Pathetic

Just a few minutes ago I was standing in the middle of my garden with the baby on my hip and my two little boys with me, and I was crying. Bawling, really.


"What's wrong, mommy? Why are you crying?"

I was crying because I was trying to pull up kale. And it hurt. It hurt too much to continue. But the pain wasn't the main reason for my tears. It was the frustration. The intense anger at the fact that I am so physically pathetic right now that I can't even pull up kale.

Just so you get the full picture I will disclose that the kale plants are almost as tall as I am and most of them have stocks that are at least four inches in diameter. Every fall I let the kale grow like crazy in my garden. We eat off it throughout the winter and spring and then it goes to seed and I pull it up right before planting my new garden. Keeps the weeds down, too.

So these plants are admittedly huge. But still! I'm 35 years old, I should be able to work in my own garden. I should not be dependent on my mother, who is coming over to help later, to get my garden in for me. At this stage in life I should be the one helping her with her garden! It's so, so frustrating.

I'm not trying to sound like an ungrateful whiner. Yes, I know things could be a lot worse. I'm not in a wheelchair or fighting cancer or struggling with infertility or mourning the death of my husband.

But this is still really, really hard. I feel useless. I know I'm not, but that is how I feel.

So I decided to leave my garden and take my own advice. "Focus on what you can do, not what you can't." "It's ok to say 'It's just too much right now." So I'm sitting on my bed right now and nursing my teething baby while typing this one handed.

I don't know if hearing about my struggles will help you at all. I'm just here to say, I know this life if hard and I'm right here trying to do my best at it, just like you. And I know I have shared this verse before, but it really gives me so much comfort that I am going to share it again.

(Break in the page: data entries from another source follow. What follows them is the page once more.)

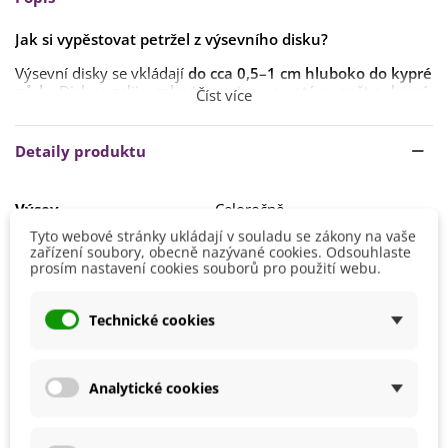
Jak si vypěstovat petržel z výsevního disku?
Výsevní disky se vkládají
do cca 0,5–1 cm hluboko do kypré
půdy
. Disk se zalije, zakryje zeminou a poté se opět pokropí.
Číst více
Semena klíčí přibližně
14–28 dnů při teplotě 15–20 °C
.
Detaily produktu
Na
venkovní stanoviště
vyséváme v době
od dubna do
července
. Stanoviště volíme
slunečné až polostinné
.
Výsev
Celoročně
Tyto webové stránky ukládají v souladu se zákony na vaše
Výška
10 - 20 cm
zařízení soubory, obecně nazývané cookies. Odsouhlaste
prosím nastavení cookies souborů pro použití webu.
Stanoviště
Polostín
Slunečné
Barva Plodů
Zelená
Technické cookies
Možnosti Pěstování
Doma
Venku
Analytické cookies
BIO Kvalita
Ne
Výrobce
Kiepenkerl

The Missing Peace (John 16:33) – Worthy Wellness

Because Jesus said this right before he was going to go through the hardest thing that anyone could ever go through: bearing the weight of the world and suffering unto death. And he knew what it was going to be like, so much so that he sweated blood and begged for there to be another way, and yet he still considered himself an overcomer. And he was. And you are, mama.

You are an overcomer.

That doesn't mean your problems will instantly vanish (although I do believe in miracles!). But it does mean that you have the strength to bear them. You are amazing, mama. And so, by golly, am I. I am NOT pathetic.